Tuttavia, le sue ripercussioni politiche più significative si fanno già sentire… in Palestina. È da lì, nella martoriata Striscia di Gaza, che proviene l’emozionante messaggio di ringraziamento dei giovani palestinesi agli studenti americani mobilitati e solidali con loro…

Detto questo, mentre assistiamo a una storica e promettente rivolta della gioventù americana, assistiamo anche alla rapida rinascita del movimento sindacale statunitense. E non è un caso che, tra i cartelli degli studenti mobilitati, ne troviamo sempre più altri dei sindacati, e in primo luogo del sindacato dei lavoratori dell’auto, l’UAW.

Infatti, dopo le storiche vittorie di questo sindacato (700.000 iscritti) sotto la sua nuova leadership radicale e classista lo scorso settembre nel Nord americano, in questi giorni abbiamo avuto un nuovo successo almeno altrettanto storico: per la prima volta ha rotto la tradizione di vietare – di fatto e con la repressione – ogni sindacalizzazione dei lavoratori nel Sud americano, dal momento che il 73% degli operai dello stabilimento Volkswagen di Chattanooga, nel Tennessee, ha sfidato le minacce e i ricatti e ha votato a favore dell’organizzazione dell’UAW nel proprio stabilimento.

Il conseguente evento, che si è svolto proprio nei giorni in cui il movimento giovanile contro la guerra stava raggiungendo il suo apice, è indicativo di questa fulminea ripresa: l’incontro annuale di Labour Notes, il raduno classista e di estrema sinistra dei leader sindacali, che tradizionalmente riuniva non più di qualche centinaio di sindacalisti, quest’anno ha accolto 4.700 tra funzionari sindacali, presidenti di sindacato e altri troublemakers (dal titolo di del “Manuale del piantagrane”, A Troublemaker’s Handbook, edito da Labour Notes in due versioni nel 1991 e nel 2005, ndt), come amano definirsi gli attivisti di Labour Notes. Va notato che in chiusura dei lavori, Shawn Fain, il nuovo presidente radicale dell’UAW, noto anche per la sua attiva solidarietà con il popolo palestinese, ha tenuto un discorso molto combattivo, sottolineando che “la classe operaia è l’arsenale della democrazia e i lavoratori sono i liberatori”
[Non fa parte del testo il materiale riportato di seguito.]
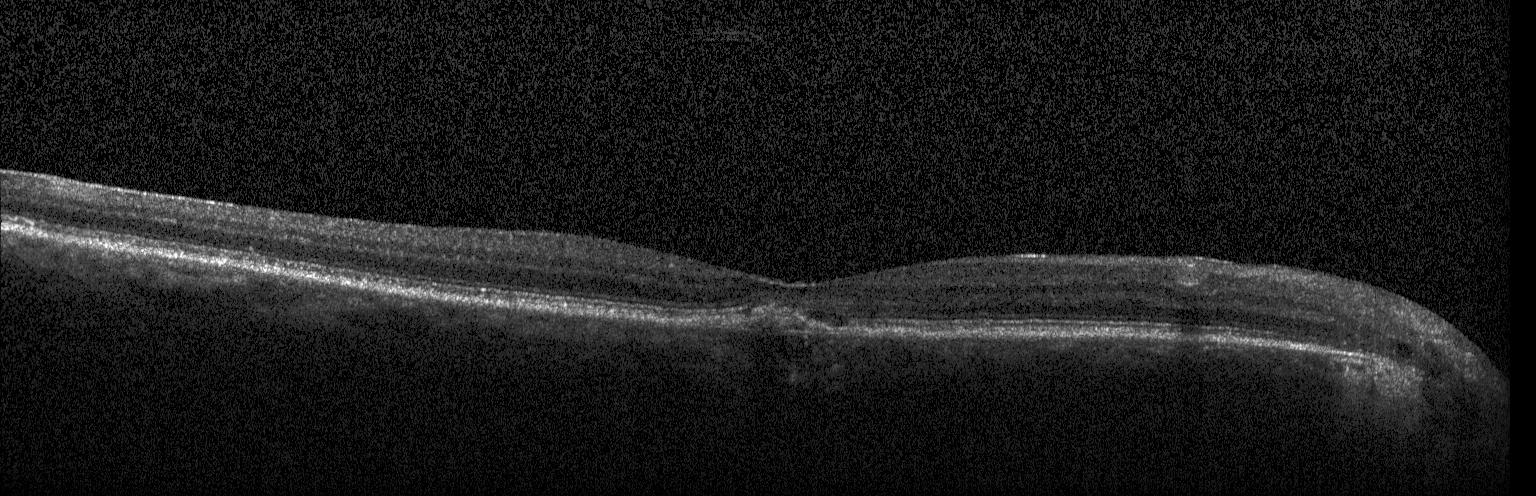
Impression: choroidal neovascularization.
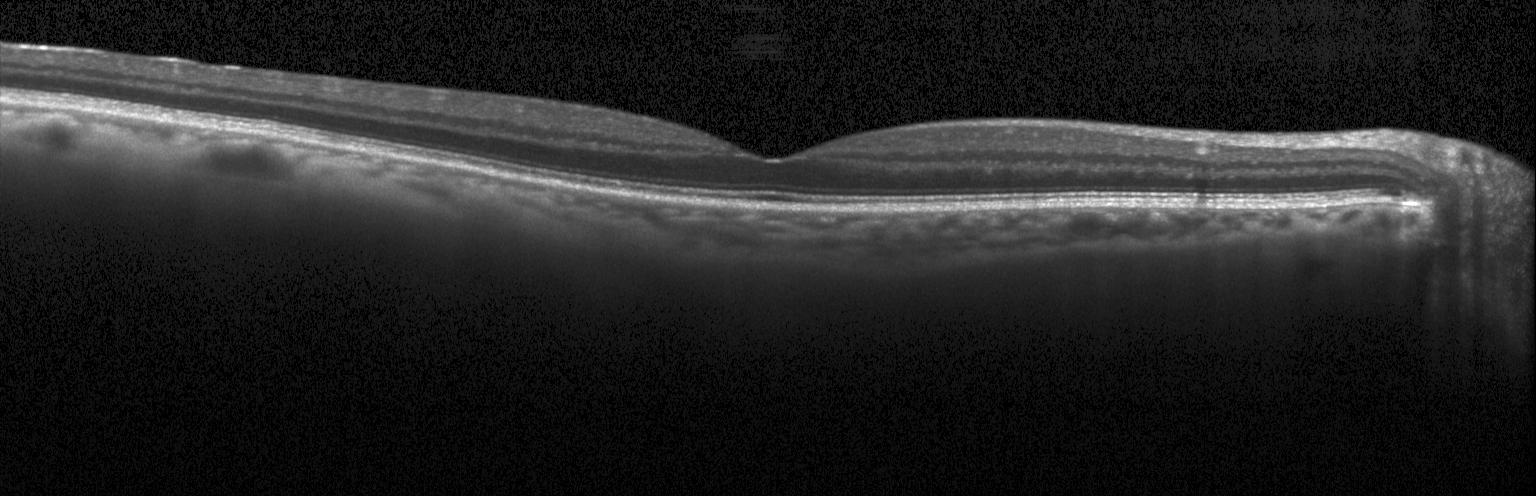

Heidelberg Spectralis; fovea-centered; spectral-domain OCT; optical coherence tomography B-scan
This B-scan demonstrates no choroidal neovascularization, no diabetic macular edema, and no drusen.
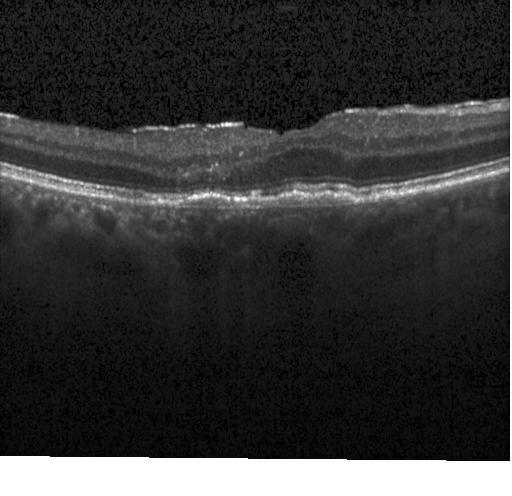
Spectral-domain optical coherence tomography; retinal OCT cross-section; Heidelberg Spectralis; through the macula — Assessment: a choroidal neovascular membrane.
Sebbene sia ancora troppo presto per trarre conclusioni definitive, ciò che è certo è che il crimine contro l’umanità commesso a Gaza contro il popolo palestinese da Israele e dai suoi complici comincia – finalmente – a rivoltarsi contro di loro nel cuore stesso della superpotenza mondiale.

Inoltre, il moltiplicarsi delle scosse pre-sismiche alla base della società della superpotenza americana preannuncia il grande terremoto che verrà, qualunque sia l’esito delle elezioni del prossimo novembre. Tanto più che sarà preceduto dal grande incontro del movimento studentesco – e non solo – davanti e forse dentro la Convention democratica che, come nel 1968, si terrà nella stessa data e sempre a Chicago.

Allora i manifestanti erano circa 10-12.000 (2) e affrontarono la ferocia di 15.000 poliziotti armati fino ai denti, al grido di “kill the commies” (uccidete i comunisti). Oggi gli studenti mobilitati prevedono che saranno almeno 30.000 davanti e intorno alla Convenzione democratica che si terrà dal 18 al 22 agosto. Non c’è dubbio che quello che succederà sarà emozionante… soprattutto negli Stati Uniti d’America.